_Auszug:_
# Günstiges Angelboot gesucht



## AFE (2. Februar 2015)

Hi Leute,

habe mich schon etwas eingelesen. Suche ein günstiges Boot für die Berliner Havel, z.B. Anka oder K Maxxi (leider nicht gebraucht zu bekommen).

Dachte an sowas hier: 

http://kleinanzeigen.ebay.de/anzeigen/s-anzeige/angelboot,-anka,-ddr,-ruderboot,/284334753-211-2469?ref=search

http://kleinanzeigen.ebay.de/anzeigen/s-anzeige/anka-ruderboot/281810675-211-16512?ref=search

Was ist denn von den Angeboten zu halten? Einen 2PS AB würde ich von einem Freund bekommen.

VG
Alex


----------



## AFE (3. Februar 2015)

*AW: Günstiges Angelboot gesucht*

Niemand ne Meinung zu den beiden Booten? Welches würdet ihr präferieren? Freu mich auch über alternative Vorschläge.

Cheers
Alex


----------



## cafabu (3. Februar 2015)

_Aufgabenstellung:_
Gib alle Sätze aus dem Auszug zum Angelboot wieder, die mit einem Fragezeichen enden.

_Verfügbare Daten:_
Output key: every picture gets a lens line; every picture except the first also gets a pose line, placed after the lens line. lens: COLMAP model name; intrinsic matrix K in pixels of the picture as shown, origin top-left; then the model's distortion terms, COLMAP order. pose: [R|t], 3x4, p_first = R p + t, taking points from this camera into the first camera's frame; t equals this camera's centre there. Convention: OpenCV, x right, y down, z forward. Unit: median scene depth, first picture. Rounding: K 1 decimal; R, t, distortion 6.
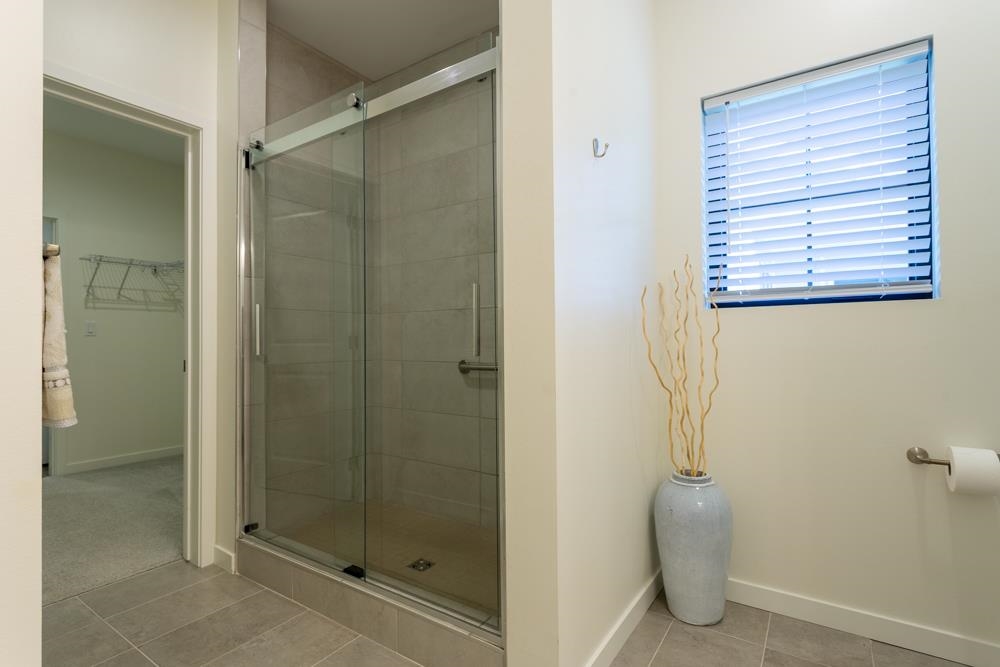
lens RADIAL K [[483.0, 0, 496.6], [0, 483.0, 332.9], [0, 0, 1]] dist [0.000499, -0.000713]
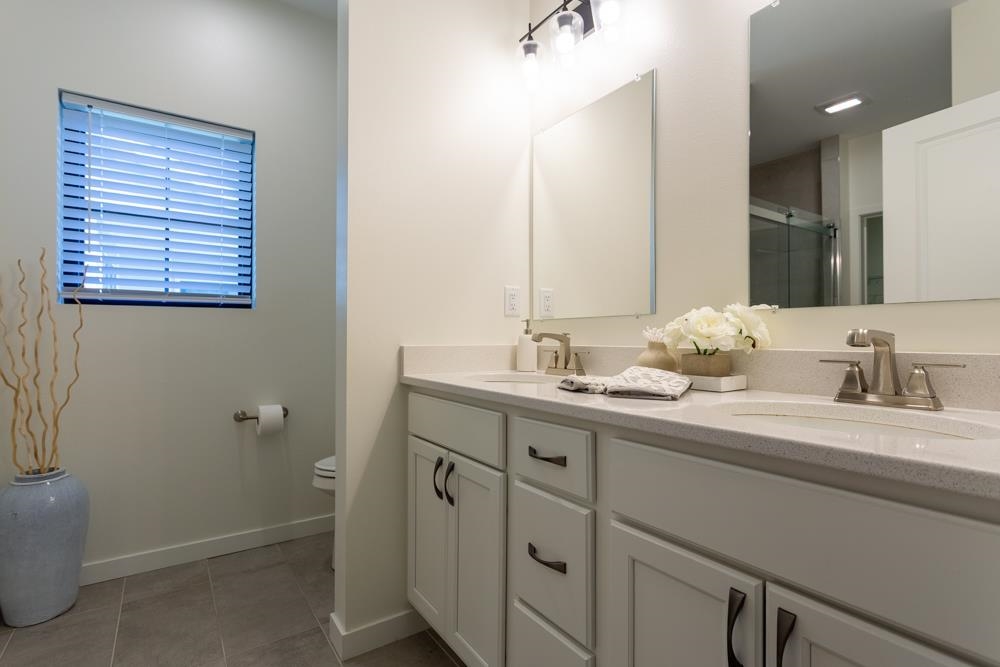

_Erwartete Antwort:_
- Was ist denn von den Angeboten zu halten?
- Niemand ne Meinung zu den beiden Booten?
- Welches würdet ihr präferieren?